――師匠、東京湾のLT(ライトタックル)アジが相変わらず絶好調のようですね。
「おお、昨年末頃にいったん神奈川県側がやや低調な時期もあったんだが、千葉県側の木更津沖周辺に新たな釣り場も“開拓”され、その後は神奈川県側も復調、相変わらず束釣り(100匹以上)が連発している」
――そのほとんどが例の“金アジ”らしいですね。
「ああ、今やすっかり東京湾のブランド魚として認知されるようになった“金アジ”だな」
――あのアジ、ほとんど1年中脂がありますよね。それも15、16センチの小型でも。それってすごくないですか。
「確かにな。ほぼ周年、脂が抜けることがないものな。この間、会社の後輩が2束釣りをしてきて、干物を作ってくれたんだが、実にうまかった。それもサイズは17、18センチの小型で頭を取って干したモノだから、見た目はパッとしないんだが、食べたら絶品!彼は、凝り性で干物の作り方がうまいということもあるんだが、干物は素材が良くなければ絶対にうまくはならないからな」
――そういえば、この間、父が言っていたんですが、木更津沖のアジは全般にサイズが小さいそうですね。
「ああ、場所にもよるので一概には言えないが、相対的には神奈川県側よりも中・小型が多いようだな」
――でも、干物を作るならあまり大きなサイズよりも素人には中・小型の方が作りやすいですよね。
「確かにそうだな。今の時期なら天気のいい日に天日干しすれば、中・小型なら一日干しただけでうまい干物ができるからな」
――師匠、干物用のアジ、釣りに行きましょうよ。アジの干物って冷凍保存も効きますよね。

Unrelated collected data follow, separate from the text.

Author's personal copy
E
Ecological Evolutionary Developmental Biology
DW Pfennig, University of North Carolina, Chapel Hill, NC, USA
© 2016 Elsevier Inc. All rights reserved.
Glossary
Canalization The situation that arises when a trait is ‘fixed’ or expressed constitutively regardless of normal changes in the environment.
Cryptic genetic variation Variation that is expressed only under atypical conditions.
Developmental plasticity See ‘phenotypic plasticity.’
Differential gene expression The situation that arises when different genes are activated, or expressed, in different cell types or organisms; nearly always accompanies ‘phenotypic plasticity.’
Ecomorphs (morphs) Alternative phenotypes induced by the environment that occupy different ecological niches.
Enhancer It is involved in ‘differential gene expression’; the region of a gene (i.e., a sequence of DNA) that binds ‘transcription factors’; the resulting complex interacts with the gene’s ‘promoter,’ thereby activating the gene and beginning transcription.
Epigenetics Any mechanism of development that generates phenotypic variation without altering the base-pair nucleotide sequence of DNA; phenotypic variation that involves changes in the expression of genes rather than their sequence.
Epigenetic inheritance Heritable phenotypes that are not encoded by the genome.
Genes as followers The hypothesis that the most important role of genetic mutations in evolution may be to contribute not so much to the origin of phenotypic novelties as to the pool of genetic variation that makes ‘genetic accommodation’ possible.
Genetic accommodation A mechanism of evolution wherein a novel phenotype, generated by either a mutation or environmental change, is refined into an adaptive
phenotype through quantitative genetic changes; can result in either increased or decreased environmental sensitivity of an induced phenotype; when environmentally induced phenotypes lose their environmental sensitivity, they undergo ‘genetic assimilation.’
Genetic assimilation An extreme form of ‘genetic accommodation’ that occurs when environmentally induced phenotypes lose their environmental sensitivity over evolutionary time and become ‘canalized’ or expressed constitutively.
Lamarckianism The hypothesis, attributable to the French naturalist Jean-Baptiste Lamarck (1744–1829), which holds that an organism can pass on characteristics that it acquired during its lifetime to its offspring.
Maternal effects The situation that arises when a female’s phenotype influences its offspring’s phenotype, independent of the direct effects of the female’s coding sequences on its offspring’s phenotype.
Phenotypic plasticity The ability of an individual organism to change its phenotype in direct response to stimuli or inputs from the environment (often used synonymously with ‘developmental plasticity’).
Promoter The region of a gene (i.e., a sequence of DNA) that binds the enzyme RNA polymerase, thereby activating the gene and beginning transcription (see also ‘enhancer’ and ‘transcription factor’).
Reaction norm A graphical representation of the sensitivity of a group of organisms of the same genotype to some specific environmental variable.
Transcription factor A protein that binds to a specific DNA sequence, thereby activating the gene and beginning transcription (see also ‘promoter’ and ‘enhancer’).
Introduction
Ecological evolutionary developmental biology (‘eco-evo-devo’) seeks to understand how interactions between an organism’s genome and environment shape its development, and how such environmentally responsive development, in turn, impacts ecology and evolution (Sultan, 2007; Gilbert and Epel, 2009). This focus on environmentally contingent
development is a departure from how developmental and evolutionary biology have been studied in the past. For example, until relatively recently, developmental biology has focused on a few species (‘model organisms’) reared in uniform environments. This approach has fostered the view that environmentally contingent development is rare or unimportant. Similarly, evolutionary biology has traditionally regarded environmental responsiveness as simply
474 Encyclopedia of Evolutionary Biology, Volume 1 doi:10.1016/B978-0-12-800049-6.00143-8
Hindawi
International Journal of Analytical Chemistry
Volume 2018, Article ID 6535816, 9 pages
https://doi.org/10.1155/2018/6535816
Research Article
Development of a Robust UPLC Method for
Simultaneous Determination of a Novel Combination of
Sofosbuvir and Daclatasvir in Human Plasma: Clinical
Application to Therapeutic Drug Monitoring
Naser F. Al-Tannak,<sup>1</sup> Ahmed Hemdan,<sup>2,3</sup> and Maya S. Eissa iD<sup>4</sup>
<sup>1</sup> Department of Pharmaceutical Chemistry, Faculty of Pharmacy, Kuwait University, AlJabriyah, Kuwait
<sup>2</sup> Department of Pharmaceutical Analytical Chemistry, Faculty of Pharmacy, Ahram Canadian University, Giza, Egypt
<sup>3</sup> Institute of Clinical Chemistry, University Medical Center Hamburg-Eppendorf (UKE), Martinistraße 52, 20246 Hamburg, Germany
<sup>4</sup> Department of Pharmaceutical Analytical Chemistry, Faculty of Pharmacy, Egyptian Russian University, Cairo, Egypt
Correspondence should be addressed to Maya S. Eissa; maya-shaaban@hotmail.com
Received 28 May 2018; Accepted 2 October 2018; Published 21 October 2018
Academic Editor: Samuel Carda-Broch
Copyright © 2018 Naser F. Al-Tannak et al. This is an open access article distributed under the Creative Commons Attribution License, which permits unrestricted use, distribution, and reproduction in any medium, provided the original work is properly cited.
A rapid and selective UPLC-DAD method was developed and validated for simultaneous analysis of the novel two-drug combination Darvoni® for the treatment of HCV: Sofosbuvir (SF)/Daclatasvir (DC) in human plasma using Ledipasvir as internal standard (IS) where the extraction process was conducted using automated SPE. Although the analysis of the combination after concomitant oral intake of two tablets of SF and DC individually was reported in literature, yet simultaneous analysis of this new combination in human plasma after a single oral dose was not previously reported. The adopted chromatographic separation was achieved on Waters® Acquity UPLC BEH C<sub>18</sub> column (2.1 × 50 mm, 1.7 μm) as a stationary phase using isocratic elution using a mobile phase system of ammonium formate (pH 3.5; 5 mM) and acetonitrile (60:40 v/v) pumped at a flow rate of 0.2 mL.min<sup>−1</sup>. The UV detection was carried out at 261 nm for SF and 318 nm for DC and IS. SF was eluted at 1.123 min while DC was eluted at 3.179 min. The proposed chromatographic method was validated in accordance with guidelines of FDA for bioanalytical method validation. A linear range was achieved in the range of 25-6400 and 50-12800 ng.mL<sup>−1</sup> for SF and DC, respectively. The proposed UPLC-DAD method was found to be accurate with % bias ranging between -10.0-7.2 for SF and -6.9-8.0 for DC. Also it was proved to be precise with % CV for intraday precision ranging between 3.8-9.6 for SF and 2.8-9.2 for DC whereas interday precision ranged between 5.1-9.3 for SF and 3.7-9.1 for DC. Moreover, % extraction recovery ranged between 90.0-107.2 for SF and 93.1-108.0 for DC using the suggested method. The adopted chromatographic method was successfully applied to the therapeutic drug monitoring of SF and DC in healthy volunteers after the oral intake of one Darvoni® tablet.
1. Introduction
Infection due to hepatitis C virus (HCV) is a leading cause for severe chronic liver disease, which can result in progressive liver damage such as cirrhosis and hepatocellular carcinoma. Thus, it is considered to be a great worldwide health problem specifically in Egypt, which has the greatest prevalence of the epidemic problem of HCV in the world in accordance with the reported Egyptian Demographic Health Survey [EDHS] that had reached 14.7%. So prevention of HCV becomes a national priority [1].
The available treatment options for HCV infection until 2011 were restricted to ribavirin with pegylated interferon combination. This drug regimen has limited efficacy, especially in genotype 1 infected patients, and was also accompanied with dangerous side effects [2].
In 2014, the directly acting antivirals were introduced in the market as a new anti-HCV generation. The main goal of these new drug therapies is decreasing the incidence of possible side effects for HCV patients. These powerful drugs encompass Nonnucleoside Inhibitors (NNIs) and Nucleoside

「ああ、キッチリとパックして冷凍しておけば、2カ月や3カ月経ってもほとんど味は変わらない」
――私、干物にしたアジの身をバラバラにして、瓶詰めにしたのをお友達にあげたら大喜びされたのが忘れられなくて、また作ってみようと思っているんですよ。
「おお、干物の瓶詰めは、商品化もされているからな。今の時期なら簡単には傷まないからジャストタイミングかもしれんな」
――ですよね。行きましょうよ。師匠の友達の浦安の船宿さんが、毎日のように木更津沖で束釣りしているって父が言っていましたよ。
「ああ、確かにな。ガッチリ防寒着を着込んで行ってみるか」
――ええ、行きましょう。父も誘ってみますね。
「おお、分かった。船宿に電話しておく」
――はい。よろしくお願いします。